Cognitive Distortions

Welcome to my Crystal Ball of Bullshit.
12 min read
Distorted Thinking:
AKA Cognitive Distortions

Your brain is not trying to deceive you. It's trying to keep you alive — and it will sacrifice accuracy to do it without a second thought. When something feels threatening or overwhelming, it doesn't pause to weigh the evidence. It takes the fastest available exit. These shortcuts are genuinely useful if you need to react to a snake-shaped stick. Considerably less useful when you're trying to navigate a relationship, hold down a job, or stay sober.

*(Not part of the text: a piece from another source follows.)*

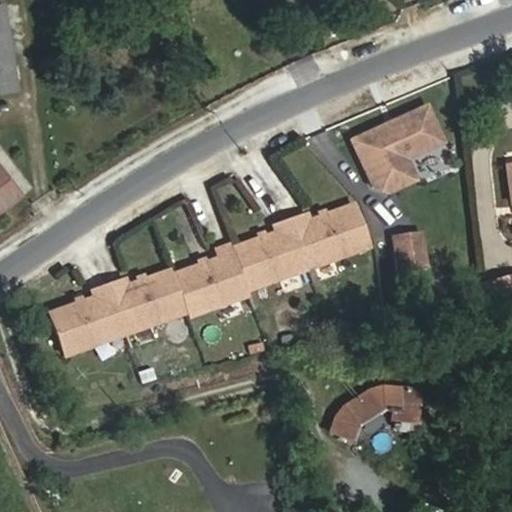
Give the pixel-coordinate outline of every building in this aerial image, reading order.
[(0,90),(15,88),(6,30),(0,30),(0,90)] [(382,126),(350,139),(370,186),(384,192),(411,180),(402,159),(440,143),(425,108),(398,119),(396,126),(389,129),(382,126)] [(0,207),(19,192),(0,167),(0,207)] [(367,248),(352,206),(308,223),(304,214),(289,219),(307,269),(367,248)] [(307,269),(289,219),(273,225),(276,234),(231,250),(246,291),(307,269)] [(418,228),(385,235),(394,275),(427,267),(418,228)] [(231,250),(229,246),(213,252),(216,260),(172,276),(186,313),(187,317),(248,296),(246,291),(231,250)] [(172,276),(171,271),(125,288),(122,279),(106,285),(124,335),(186,313),(172,276)] [(511,306),(511,277),(478,287),(486,314),(511,306)] [(124,335),(106,285),(91,290),(94,299),(48,315),(63,356),(124,335)] [(414,423),(417,390),(381,388),(368,391),(343,407),(334,418),(328,433),(349,442),(355,426),(359,424),(376,413),(380,410),(396,412),(395,421),(400,421),(411,422),(414,423)] [(477,424),(479,414),(467,403),(459,404),(457,417),(463,426),(477,424)] [(363,431),(381,420),(376,413),(359,424),(363,431)] [(410,431),(411,422),(400,421),(399,431),(410,431)]
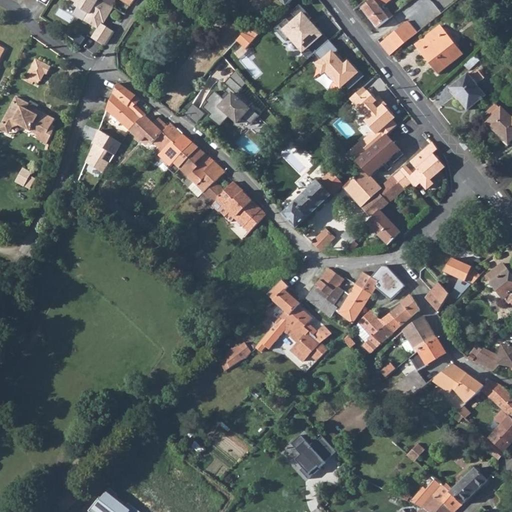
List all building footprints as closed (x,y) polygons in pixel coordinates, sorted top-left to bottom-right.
[(70,0),(78,4),(76,7),(89,14),(85,21),(100,29),(104,23),(101,22),(104,17),(107,18),(114,6),(104,1),(103,0),(70,0)] [(366,0),(359,6),(376,27),(392,15),(387,8),(383,11),(380,7),(390,0),(366,0)] [(308,59),(315,53),(329,40),(318,28),(317,29),(309,20),(311,18),(300,5),(291,13),(297,19),(291,24),(287,19),(275,29),(286,41),(290,37),(298,46),(297,47),(308,59)] [(251,24),(245,31),(246,32),(256,39),(269,24),(264,20),(255,28),(251,24)] [(407,20),(380,43),(389,56),(417,33),(407,20)] [(100,29),(95,38),(105,44),(108,44),(117,31),(104,23),(100,29)] [(439,26),(415,44),(438,73),(461,55),(439,26)] [(246,32),(239,39),(247,48),(256,39),(246,32)] [(339,51),(329,40),(315,53),(323,62),(321,66),(330,69),(331,67),(337,74),(339,73),(347,82),(351,79),(355,84),(364,76),(354,65),(352,67),(349,63),(347,64),(337,53),(339,51)] [(30,58),(22,72),(35,80),(44,63),(31,56),(30,58)] [(46,77),(54,83),(61,72),(53,67),(46,77)] [(235,70),(230,76),(242,87),(246,82),(235,70)] [(468,74),(450,88),(468,110),(485,97),(468,74)] [(211,114),(208,116),(220,126),(229,115),(237,122),(242,117),(250,124),(259,115),(249,106),(252,102),(239,91),(242,87),(230,76),(224,83),(228,86),(224,90),(228,93),(223,98),(214,90),(206,100),(208,102),(203,107),(211,114)] [(112,96),(106,111),(114,118),(120,123),(130,131),(142,119),(140,117),(133,110),(127,104),(135,95),(119,83),(117,84),(112,96)] [(352,156),(358,162),(388,135),(397,127),(392,121),(395,118),(384,107),(386,105),(380,97),(376,101),(369,93),(355,105),(363,113),(366,110),(372,117),(367,122),(375,131),(361,144),(363,146),(352,156)] [(10,95),(0,112),(0,122),(6,126),(14,124),(33,134),(31,138),(41,144),(47,133),(42,131),(46,124),(49,118),(40,113),(38,116),(21,107),(24,102),(10,95)] [(206,114),(194,103),(185,114),(196,125),(206,114)] [(136,107),(133,110),(140,117),(143,113),(136,107)] [(511,140),(511,118),(502,109),(487,124),(509,145),(511,140)] [(168,127),(159,118),(153,123),(145,116),(142,119),(130,131),(142,142),(146,138),(150,142),(153,145),(154,143),(160,149),(164,152),(173,143),(175,145),(184,135),(171,124),(168,127)] [(98,130),(86,163),(104,174),(110,164),(104,161),(109,152),(115,156),(122,144),(98,130)] [(160,149),(156,153),(172,166),(175,163),(193,142),(184,135),(175,145),(173,143),(164,152),(160,149)] [(388,135),(358,162),(365,169),(372,177),(401,150),(388,135)] [(193,142),(175,163),(182,168),(199,148),(193,142)] [(418,170),(414,174),(421,182),(427,189),(434,183),(431,180),(446,167),(434,154),(438,150),(432,142),(422,152),(411,162),(418,170)] [(350,153),(352,156),(363,146),(361,144),(360,143),(350,153)] [(199,148),(182,168),(190,176),(199,167),(195,163),(205,153),(199,148)] [(190,176),(186,181),(190,184),(194,180),(199,184),(198,186),(204,193),(213,182),(215,181),(215,182),(224,173),(226,172),(205,153),(195,163),(199,167),(190,176)] [(406,165),(400,171),(412,184),(415,188),(421,182),(414,174),(406,165)] [(356,177),(345,187),(372,218),(380,211),(389,203),(378,191),(382,188),(377,183),(372,177),(365,169),(356,177)] [(289,209),(284,214),(297,228),(302,223),(328,198),(343,184),(333,170),(320,181),(319,180),(289,209)] [(400,171),(393,177),(405,190),(412,184),(400,171)] [(382,188),(378,191),(389,203),(405,190),(393,177),(382,188)] [(213,182),(204,193),(215,204),(216,204),(217,201),(222,195),(225,191),(215,182),(215,181),(213,182)] [(222,195),(217,201),(223,207),(219,211),(230,221),(234,218),(242,227),(257,212),(260,209),(242,190),(234,182),(225,191),(222,195)] [(101,192),(97,197),(108,207),(111,204),(112,202),(101,192)] [(111,204),(108,207),(129,222),(133,217),(120,207),(115,204),(113,206),(111,204)] [(372,218),(367,222),(370,225),(389,244),(401,232),(380,211),(372,218)] [(257,212),(242,227),(248,233),(264,218),(257,212)] [(327,229),(311,241),(322,250),(336,237),(327,229)] [(182,256),(173,249),(167,255),(177,263),(182,257),(182,256)] [(182,257),(177,263),(181,267),(186,261),(182,257)] [(460,278),(452,295),(459,299),(472,284),(483,272),(474,268),(467,265),(453,259),(445,270),(444,271),(460,278)] [(511,302),(511,275),(503,264),(487,277),(496,288),(505,300),(507,298),(511,303),(511,302)] [(382,266),(372,277),(379,281),(378,288),(390,299),(399,292),(405,286),(388,266),(382,266)] [(330,269),(316,286),(329,297),(334,290),(335,291),(338,287),(344,279),(332,269),(330,269)] [(364,272),(356,285),(373,295),(378,288),(379,281),(372,277),(364,272)] [(280,279),(266,293),(272,299),(272,300),(284,290),(288,287),(283,282),(280,279)] [(439,281),(432,291),(443,304),(449,294),(442,286),(439,281)] [(356,285),(356,284),(350,295),(338,287),(335,291),(334,290),(329,297),(327,299),(338,308),(337,311),(353,323),(365,306),(373,295),(356,285)] [(316,286),(312,292),(325,302),(327,299),(329,297),(316,286)] [(284,290),(272,300),(282,310),(287,316),(299,305),(300,304),(284,290)] [(432,291),(429,295),(430,300),(439,311),(443,304),(432,291)] [(312,292),(307,298),(331,317),(337,311),(338,308),(327,299),(325,302),(312,292)] [(411,295),(391,313),(401,325),(411,317),(420,309),(411,295)] [(272,321),(273,322),(276,325),(277,326),(282,321),(286,324),(280,330),(285,334),(296,343),(289,351),(302,362),(309,355),(317,362),(321,358),(328,350),(322,343),(332,335),(324,326),(317,332),(308,323),(312,318),(299,305),(287,316),(282,310),(272,321)] [(370,310),(359,322),(373,336),(374,336),(387,325),(393,332),(401,325),(391,313),(383,320),(378,319),(370,310)] [(409,325),(403,331),(407,338),(415,352),(419,351),(438,339),(424,316),(409,325)] [(359,322),(354,327),(363,336),(361,338),(366,343),(373,336),(359,322)] [(387,325),(374,336),(382,344),(388,337),(393,332),(387,325)] [(403,331),(396,337),(399,342),(407,338),(403,331)] [(348,335),(344,339),(352,348),(357,344),(348,335)] [(366,343),(363,345),(371,354),(382,344),(374,336),(373,336),(366,343)] [(438,339),(419,351),(427,364),(446,353),(438,339)] [(230,369),(245,359),(246,360),(251,354),(246,343),(241,346),(236,348),(229,358),(230,369)] [(499,360),(501,363),(511,366),(511,367),(511,369),(511,368),(511,345),(504,344),(502,345),(500,356),(483,348),(476,357),(473,361),(493,371),(499,360)] [(415,372),(396,388),(404,395),(409,399),(429,383),(439,375),(453,364),(454,363),(449,356),(429,373),(423,365),(415,372)] [(453,364),(439,375),(449,382),(452,379),(471,391),(478,381),(453,364)] [(481,382),(477,387),(480,390),(488,383),(484,379),(481,382)] [(488,383),(480,390),(489,398),(502,386),(500,385),(490,381),(488,383)] [(511,395),(502,386),(489,398),(490,399),(502,410),(508,415),(511,419),(511,418),(511,395)] [(463,406),(457,411),(465,417),(466,417),(470,413),(463,406)] [(500,424),(488,437),(503,451),(511,441),(511,419),(508,415),(502,410),(494,418),(500,424)] [(453,416),(460,422),(465,417),(457,411),(453,416)] [(294,453),(314,476),(330,463),(327,460),(337,452),(324,437),(315,445),(311,440),(294,453)] [(503,451),(488,437),(484,441),(482,444),(485,447),(498,458),(504,452),(503,451)] [(418,444),(408,454),(415,461),(424,451),(418,444)] [(451,494),(462,504),(487,481),(475,468),(472,471),(469,475),(451,494)] [(349,473),(341,481),(346,486),(355,476),(349,473)] [(421,508),(422,507),(428,511),(453,511),(462,504),(451,494),(443,486),(437,480),(428,489),(425,487),(409,502),(410,502),(414,505),(421,508)] [(74,489),(59,503),(67,511),(82,497),(74,489)] [(409,502),(403,499),(400,505),(407,508),(410,502),(409,502)]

When these shortcuts get repeated often enough, they stop being shortcuts and start being the road itself. That's what cognitive distortions are — habitual patterns of thought that feel automatic, feel true, and quietly fuel shame, hopelessness, and relapse. The important thing to understand is that cognitive distortions aren't unique to addiction or trauma. Everyone falls into them. They're part of the standard-issue human brain.

What trauma and addiction do is turn up the volume and bolt them in place. A thought that passes through most people in seconds can calcify into a fixed belief for someone whose nervous system learned to treat everything as a potential emergency. That's why learning to spot these patterns isn't just a useful therapeutic exercise. It's survival-level important.

In Cognitive Behavioral Therapy (CBT), distortions are taught as the connective tissue between thoughts, emotions, and behavior — the mechanism that links what you think to what you feel to what you do. Name the pattern and you create the first crack in it. That's why what follows isn't just definitions — it's definitions alongside real-life examples of how each one plays out. Seeing them in action makes them recognizable. And recognizable is where the work begins.

Cognitive distortions are habits of thought — not flaws in character. Once you can name them, you can start to argue with them. And they are, it turns out, remarkably bad at defending themselves under cross-examination.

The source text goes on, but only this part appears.